Books Spark Joy with Meredith Appleyard
This week's post is from Australian Rural Romance author Meredith Appleyard.
Meredith has four published novels: The Country Practice (2015), The Doctor Calling (2016) , No Job for a Girl (2017), and Home At Last (2019). Her next manuscript is with the publisher and she’s working on another book. Meredith is lives with her husband and border collie Lily in the delightful Clare Valley wine-growing region of South Australia.
How beautiful is this cover for Home At Last?
You can find out more about Meredith and her books here.
Over to Meredith ...
One of my favourite quotes comes from Groucho Marx: ‘Outside of a dog a book is a man’s best friend. Inside a dog it’s too dark to read.’ I have a dog and about a thousand books. For me, a life without books and reading is, and always has been, unimaginable. It’s what drove me to write. I thought if I read enough books I’d eventually be able to write them. Sort of like a natural transition. Ha!
You’ll find my books on bookshelves and any other available surfaces. At any one time I’ll have three or four books on the go. However, these days, if a book hasn’t drawn me in after the first couple of chapters, I don’t persevere. Life is too short and there are too many books.
I don’t organise my books and because I’ve moved house many times, out of necessity I’ve parted with heaps of books over the years. And there are the ones I’ve loaned to others, never to be seen again. Alas, I have been guilty of the same transgression. I still have a copy of Donald Woods’ Cry Freedom, and I know I borrowed it from someone…

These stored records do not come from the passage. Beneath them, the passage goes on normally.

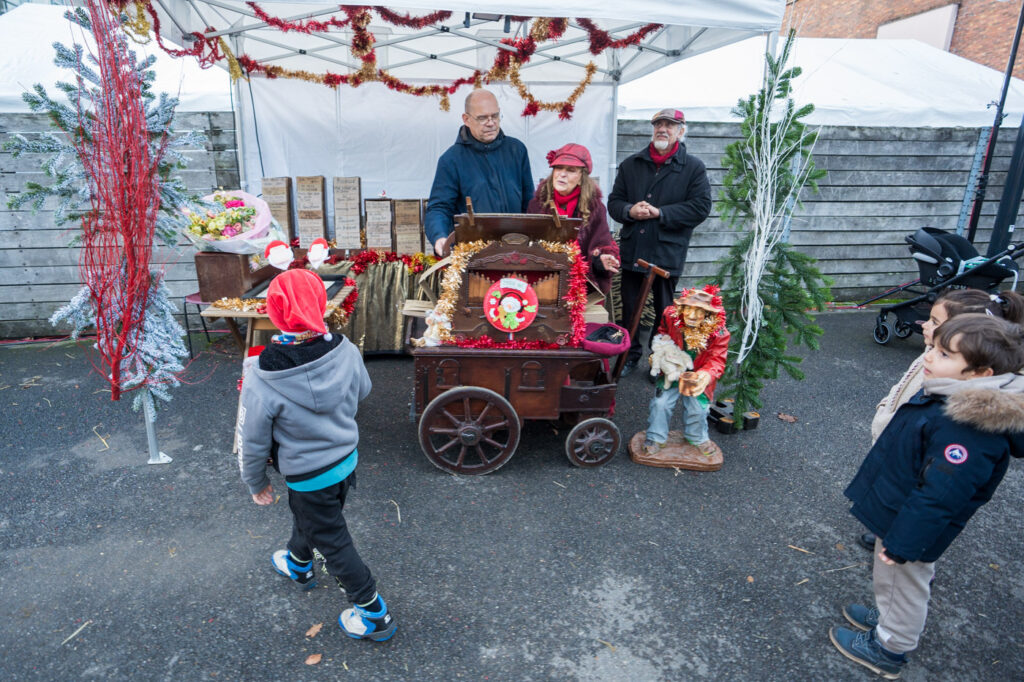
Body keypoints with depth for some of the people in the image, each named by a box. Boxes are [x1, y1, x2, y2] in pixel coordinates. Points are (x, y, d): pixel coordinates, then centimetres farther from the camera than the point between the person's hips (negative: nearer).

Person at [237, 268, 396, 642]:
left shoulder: (261, 383, -30)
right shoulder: (346, 351, -21)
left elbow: (253, 442, -15)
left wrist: (256, 482, 4)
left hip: (308, 477, -5)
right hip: (348, 458, 5)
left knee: (333, 542, 15)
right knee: (309, 517, 32)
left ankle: (373, 614, 30)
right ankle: (298, 564, 61)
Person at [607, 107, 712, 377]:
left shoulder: (693, 167, 0)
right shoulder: (631, 164, 11)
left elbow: (701, 206, -10)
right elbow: (614, 201, 9)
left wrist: (659, 212, -17)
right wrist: (629, 210, -14)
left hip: (667, 253, -3)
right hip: (631, 251, 3)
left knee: (664, 312, 9)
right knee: (629, 308, 12)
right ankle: (630, 354, 29)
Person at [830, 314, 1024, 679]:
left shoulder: (968, 431, -35)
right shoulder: (949, 398, -4)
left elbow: (938, 496, -31)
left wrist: (902, 542, -22)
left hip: (913, 527, -8)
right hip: (897, 511, 9)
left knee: (905, 585, 16)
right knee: (888, 579, 30)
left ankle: (887, 649, 38)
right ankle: (886, 617, 54)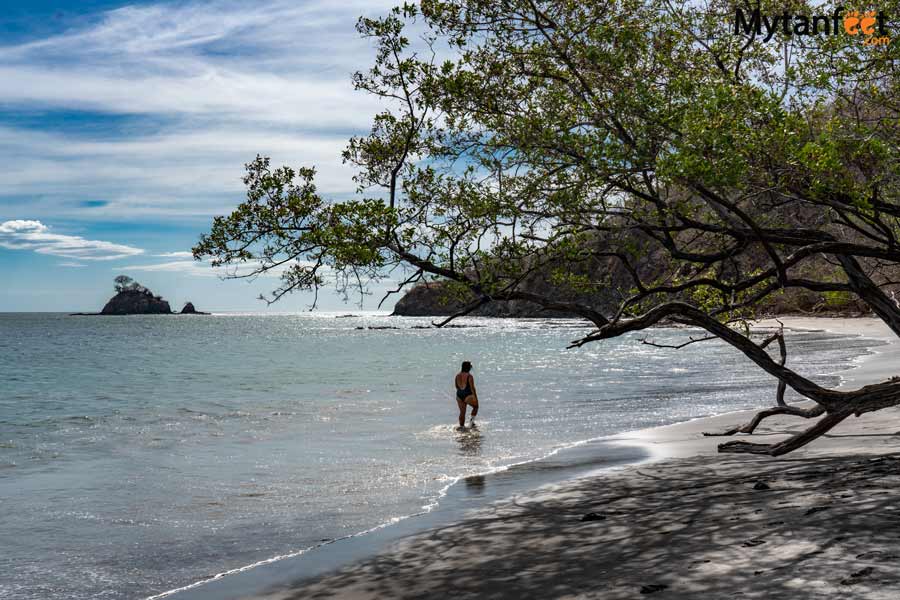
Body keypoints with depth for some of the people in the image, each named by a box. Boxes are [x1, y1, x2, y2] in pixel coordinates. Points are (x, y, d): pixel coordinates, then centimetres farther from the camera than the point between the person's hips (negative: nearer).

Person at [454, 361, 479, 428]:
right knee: (475, 406, 19)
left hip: (459, 395, 5)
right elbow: (472, 388, -14)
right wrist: (476, 397, -10)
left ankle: (461, 426, 15)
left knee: (462, 412, 14)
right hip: (468, 396, -5)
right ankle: (472, 421, 6)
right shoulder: (469, 376, -14)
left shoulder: (457, 375, 5)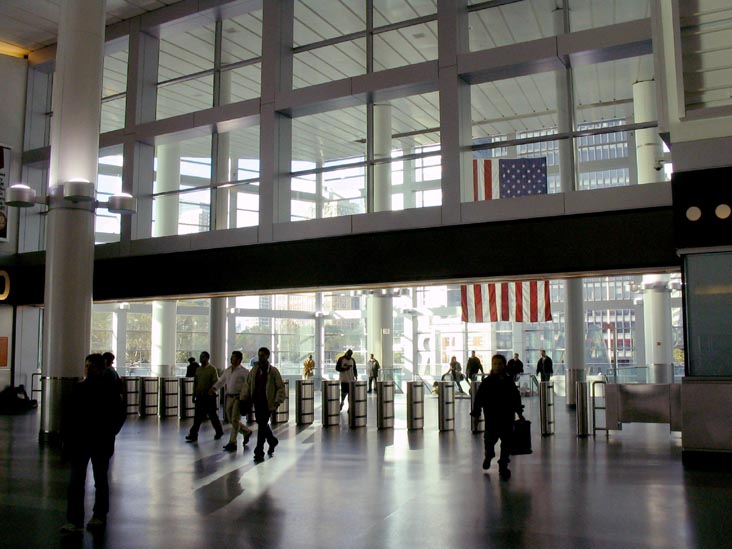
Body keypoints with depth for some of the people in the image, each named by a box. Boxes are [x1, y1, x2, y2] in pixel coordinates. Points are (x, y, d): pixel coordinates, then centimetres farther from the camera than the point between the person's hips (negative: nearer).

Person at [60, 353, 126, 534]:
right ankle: (74, 520, 0)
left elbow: (119, 415, -2)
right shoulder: (78, 389, 2)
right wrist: (67, 436, 0)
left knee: (100, 481, 12)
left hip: (100, 443, -2)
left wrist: (109, 434, -8)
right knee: (75, 482, -4)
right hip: (79, 442, 2)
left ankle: (99, 516, 25)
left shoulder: (108, 390, -6)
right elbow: (69, 415, 6)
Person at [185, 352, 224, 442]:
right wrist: (194, 395, 13)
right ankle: (193, 435, 2)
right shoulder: (198, 369, 10)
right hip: (199, 396, 5)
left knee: (212, 415, 6)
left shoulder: (212, 369, -8)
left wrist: (210, 392, -19)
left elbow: (215, 383, -11)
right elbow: (195, 383, 15)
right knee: (198, 416, 1)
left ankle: (219, 432, 24)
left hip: (209, 396, -5)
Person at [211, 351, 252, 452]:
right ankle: (247, 431, 33)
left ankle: (232, 443, 0)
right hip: (229, 397, 7)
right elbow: (221, 381, 19)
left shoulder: (244, 371, -8)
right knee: (231, 420, 12)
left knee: (235, 420, -7)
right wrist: (214, 388, 4)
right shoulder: (227, 371, 12)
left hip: (238, 397, -7)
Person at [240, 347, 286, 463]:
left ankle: (259, 452, -1)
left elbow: (281, 387, -4)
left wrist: (278, 401, -13)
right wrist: (244, 399, 6)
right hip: (257, 402, 5)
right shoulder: (254, 370, 8)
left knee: (262, 425, -9)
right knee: (262, 424, 17)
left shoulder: (273, 371, -5)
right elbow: (247, 384, 14)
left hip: (267, 403, -5)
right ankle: (272, 440, 43)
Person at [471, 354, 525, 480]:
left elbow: (516, 398, 15)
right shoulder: (487, 382, -4)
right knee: (490, 438, -5)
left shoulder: (509, 382, 5)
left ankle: (503, 467, 19)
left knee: (506, 441, 5)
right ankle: (489, 455, 30)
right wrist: (476, 413, -12)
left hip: (507, 417, 3)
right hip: (491, 417, -3)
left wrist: (519, 413, 15)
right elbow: (479, 399, -6)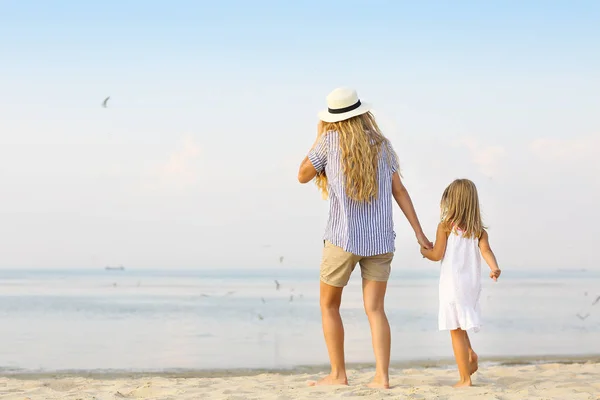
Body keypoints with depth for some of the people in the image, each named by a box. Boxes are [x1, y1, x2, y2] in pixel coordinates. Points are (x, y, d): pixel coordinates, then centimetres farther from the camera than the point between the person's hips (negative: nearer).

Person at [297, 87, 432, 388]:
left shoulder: (330, 139, -3)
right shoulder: (380, 143, 8)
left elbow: (303, 176, 8)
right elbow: (399, 190, 6)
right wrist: (419, 233, 6)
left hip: (343, 237, -4)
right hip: (380, 239, 4)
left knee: (329, 305, 11)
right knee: (374, 309, 3)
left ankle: (338, 374, 9)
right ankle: (382, 376, -8)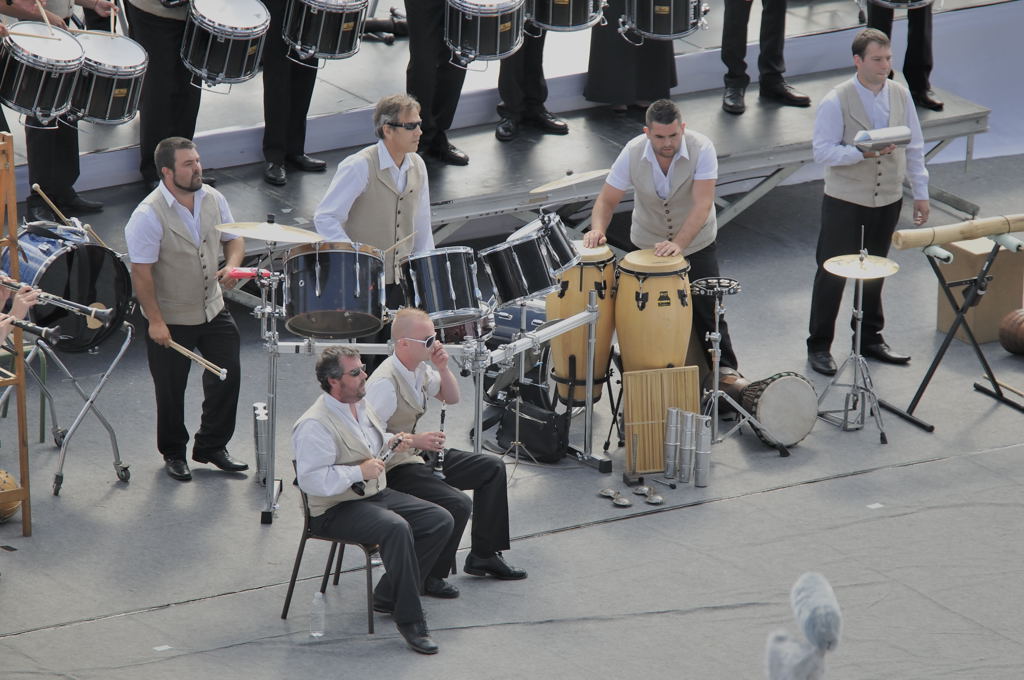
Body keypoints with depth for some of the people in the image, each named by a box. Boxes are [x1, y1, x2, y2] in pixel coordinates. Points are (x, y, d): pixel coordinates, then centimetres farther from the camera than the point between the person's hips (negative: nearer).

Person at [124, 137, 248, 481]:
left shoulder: (212, 198, -3)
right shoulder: (148, 216, -23)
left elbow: (233, 238, 10)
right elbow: (141, 272, -21)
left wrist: (232, 265, -11)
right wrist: (155, 321, -21)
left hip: (213, 310, 5)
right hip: (170, 321, -5)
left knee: (227, 376, 10)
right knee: (171, 391, 10)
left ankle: (211, 446, 29)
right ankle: (173, 454, 31)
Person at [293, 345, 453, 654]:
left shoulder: (362, 405, 11)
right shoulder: (315, 425, -19)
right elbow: (311, 480, -26)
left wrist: (393, 442, 10)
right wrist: (359, 472, -24)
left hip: (378, 494, 9)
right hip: (337, 510, -9)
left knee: (441, 521, -4)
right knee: (397, 528, -35)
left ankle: (388, 596, 5)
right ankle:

But books are for sharing and I do like to pass them on. I only keep the ones I think I might read again. And the availability of eBooks has had an impact on the number of books I buy. Being able to borrow them from the library is brilliant. I read a mix of print and digital.
These days crime would be my favourite genre. There are some fabulous Australian crime writers out there. Jane Harper’s The Lost Man stayed with me for days after I’d finished reading it.
The book that always sparks joy in me is Trade Wind by MM Kaye. It is a wonderful story written in the early 60s and set in an exotic mid-19th century Zanzibar. I don’t remember the first time I read it but I’ve enjoyed it many times since and get a warm fuzzy feeling when I think about repeating the experience. It’s my treat for those lazy days between Christmas and New Year when everyone else is watching sport.
Do I read while I’m working on my own books? Yes, of course. How else would I reward myself for making the days word-count! But I do stay away from reading similar stories to the ones I write.